If you add all edit costs of the minimum number of edit operations required to “transform” the misspelled key to the correct one, you get an edit distance of the two keys. In other words, you get the similarity measure of the keys. However, the edit distance itself is just a number which will vary for different keys. Therefore you need to somehow determine which data records should be included in the result set and which should be thrown away. And that’s why you also need to specify a spelling threshold. This threshold is 230 by default but may be changed to best suit your needs.
An example is worth a thousand words, so let’s assume that one of the keys is
"Hello". If you use
"helo" for lookup, the edit distance will be 105 because you had to change the case of
'h' (cost = 10) and to insert another
'l' (cost = 95). If you used
"Halllo" instead, the edit distance would be 195 (
'a' was replaced by
'e' and one
'l' had to be removed). Both these queries would return a non-empty result set as their edit distance is below the spelling threshold. On the other hand,
"Bye" as a lookup key would result in an empty result set as its edit distance is way above the threshold.
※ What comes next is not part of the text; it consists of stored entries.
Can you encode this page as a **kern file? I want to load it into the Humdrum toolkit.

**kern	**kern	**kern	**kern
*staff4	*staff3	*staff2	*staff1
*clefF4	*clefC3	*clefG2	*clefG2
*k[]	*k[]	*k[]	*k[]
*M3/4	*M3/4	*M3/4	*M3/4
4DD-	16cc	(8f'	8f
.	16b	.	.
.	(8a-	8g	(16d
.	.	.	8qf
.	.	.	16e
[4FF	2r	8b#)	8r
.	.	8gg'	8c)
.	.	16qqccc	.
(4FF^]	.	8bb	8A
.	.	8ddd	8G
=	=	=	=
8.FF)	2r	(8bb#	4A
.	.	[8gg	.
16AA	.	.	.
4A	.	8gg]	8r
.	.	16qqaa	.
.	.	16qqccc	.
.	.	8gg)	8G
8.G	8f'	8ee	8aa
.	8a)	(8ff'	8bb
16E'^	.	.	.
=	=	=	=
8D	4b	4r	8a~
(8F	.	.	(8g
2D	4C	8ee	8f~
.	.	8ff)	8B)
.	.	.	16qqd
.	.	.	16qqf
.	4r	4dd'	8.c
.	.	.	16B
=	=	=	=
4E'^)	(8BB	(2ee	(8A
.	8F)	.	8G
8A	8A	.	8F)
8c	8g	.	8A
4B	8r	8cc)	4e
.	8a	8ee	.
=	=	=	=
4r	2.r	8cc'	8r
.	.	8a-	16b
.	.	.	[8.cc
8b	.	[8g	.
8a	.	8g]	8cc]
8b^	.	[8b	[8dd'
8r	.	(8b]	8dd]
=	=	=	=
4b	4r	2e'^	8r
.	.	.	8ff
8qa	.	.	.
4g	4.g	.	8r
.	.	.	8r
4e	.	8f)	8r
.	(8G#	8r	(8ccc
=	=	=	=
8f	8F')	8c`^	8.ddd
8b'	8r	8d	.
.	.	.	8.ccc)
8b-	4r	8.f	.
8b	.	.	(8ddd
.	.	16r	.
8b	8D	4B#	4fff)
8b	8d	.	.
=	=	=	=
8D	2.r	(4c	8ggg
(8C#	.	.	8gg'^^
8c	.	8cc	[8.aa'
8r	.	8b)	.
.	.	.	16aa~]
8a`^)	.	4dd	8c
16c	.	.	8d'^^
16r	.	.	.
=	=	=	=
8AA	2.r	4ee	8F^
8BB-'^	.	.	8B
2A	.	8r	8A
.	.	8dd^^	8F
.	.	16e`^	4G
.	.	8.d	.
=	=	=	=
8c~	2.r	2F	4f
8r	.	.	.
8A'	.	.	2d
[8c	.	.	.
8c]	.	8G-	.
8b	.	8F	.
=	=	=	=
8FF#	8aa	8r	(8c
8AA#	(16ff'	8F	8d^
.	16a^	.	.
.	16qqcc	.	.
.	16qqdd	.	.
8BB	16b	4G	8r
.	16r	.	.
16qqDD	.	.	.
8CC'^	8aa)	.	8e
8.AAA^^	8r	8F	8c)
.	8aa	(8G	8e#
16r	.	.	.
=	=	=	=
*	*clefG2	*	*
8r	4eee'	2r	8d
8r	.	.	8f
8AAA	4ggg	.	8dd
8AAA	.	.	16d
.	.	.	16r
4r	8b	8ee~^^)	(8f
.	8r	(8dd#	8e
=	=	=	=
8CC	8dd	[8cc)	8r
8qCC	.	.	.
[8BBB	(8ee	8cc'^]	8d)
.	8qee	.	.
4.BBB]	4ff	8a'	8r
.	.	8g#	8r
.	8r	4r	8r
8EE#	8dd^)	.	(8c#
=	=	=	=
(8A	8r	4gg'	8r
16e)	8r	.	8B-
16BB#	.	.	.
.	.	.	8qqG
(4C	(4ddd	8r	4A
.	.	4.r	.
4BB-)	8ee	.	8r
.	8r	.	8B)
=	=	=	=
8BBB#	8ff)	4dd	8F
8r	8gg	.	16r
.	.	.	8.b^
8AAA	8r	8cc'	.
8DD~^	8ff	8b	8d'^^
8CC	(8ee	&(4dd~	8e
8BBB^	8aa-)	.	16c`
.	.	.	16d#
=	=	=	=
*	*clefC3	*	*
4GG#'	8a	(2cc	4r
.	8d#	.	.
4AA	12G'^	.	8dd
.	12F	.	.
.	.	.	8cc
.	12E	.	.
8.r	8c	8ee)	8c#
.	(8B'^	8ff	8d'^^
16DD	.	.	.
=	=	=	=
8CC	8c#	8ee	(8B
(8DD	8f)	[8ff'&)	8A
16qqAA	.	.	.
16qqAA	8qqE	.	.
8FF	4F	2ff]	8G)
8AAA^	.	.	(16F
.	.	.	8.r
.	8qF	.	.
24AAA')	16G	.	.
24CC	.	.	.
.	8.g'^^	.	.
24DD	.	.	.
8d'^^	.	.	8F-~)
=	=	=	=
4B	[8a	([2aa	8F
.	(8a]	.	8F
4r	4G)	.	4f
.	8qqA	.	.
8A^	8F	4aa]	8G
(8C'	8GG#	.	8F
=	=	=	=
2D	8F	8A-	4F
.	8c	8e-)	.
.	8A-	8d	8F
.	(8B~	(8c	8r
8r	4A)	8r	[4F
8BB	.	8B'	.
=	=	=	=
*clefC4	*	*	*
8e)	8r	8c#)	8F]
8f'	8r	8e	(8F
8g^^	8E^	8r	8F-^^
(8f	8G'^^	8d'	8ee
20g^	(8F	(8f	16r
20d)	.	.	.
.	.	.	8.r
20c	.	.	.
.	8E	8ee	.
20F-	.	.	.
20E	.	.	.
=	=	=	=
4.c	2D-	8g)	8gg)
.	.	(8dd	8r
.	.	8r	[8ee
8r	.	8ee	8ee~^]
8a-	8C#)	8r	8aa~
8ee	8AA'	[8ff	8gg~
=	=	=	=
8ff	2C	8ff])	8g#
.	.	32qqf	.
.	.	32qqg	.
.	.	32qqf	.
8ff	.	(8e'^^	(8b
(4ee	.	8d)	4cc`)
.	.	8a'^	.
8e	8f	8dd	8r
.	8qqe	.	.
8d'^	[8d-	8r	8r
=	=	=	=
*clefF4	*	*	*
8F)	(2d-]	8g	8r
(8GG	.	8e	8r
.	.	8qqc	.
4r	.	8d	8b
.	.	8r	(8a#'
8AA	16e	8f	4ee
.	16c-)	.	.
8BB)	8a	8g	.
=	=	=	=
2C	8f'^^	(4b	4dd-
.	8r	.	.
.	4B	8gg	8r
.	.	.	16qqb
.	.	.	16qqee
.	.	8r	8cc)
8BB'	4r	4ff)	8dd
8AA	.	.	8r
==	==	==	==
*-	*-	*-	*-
AspellLookupTable in Action
AspellLookupTable is a great candidate for address cleansing. Imagine you have a huge list of incorrectly spelled street names and you need to determine whether these streets actually exist in a certain town or city. You also have a directory of correctly spelled street names with several additional information, e.g. the town name, its region, etc. In the end, you want a list of all the streets, and corresponding towns, that do exist. Does it seem difficult? No, it’s a piece of cake with CloverETL:
First you need to set up your AspellLookupTable instance to load the street directory. Then you just load the invalid addresses and “pair” them with existing streets using the lookup table. When you have all the streets joined with whatever data you need, you may perform some further processing and then store the result in a flat file. Pretty simple, huh?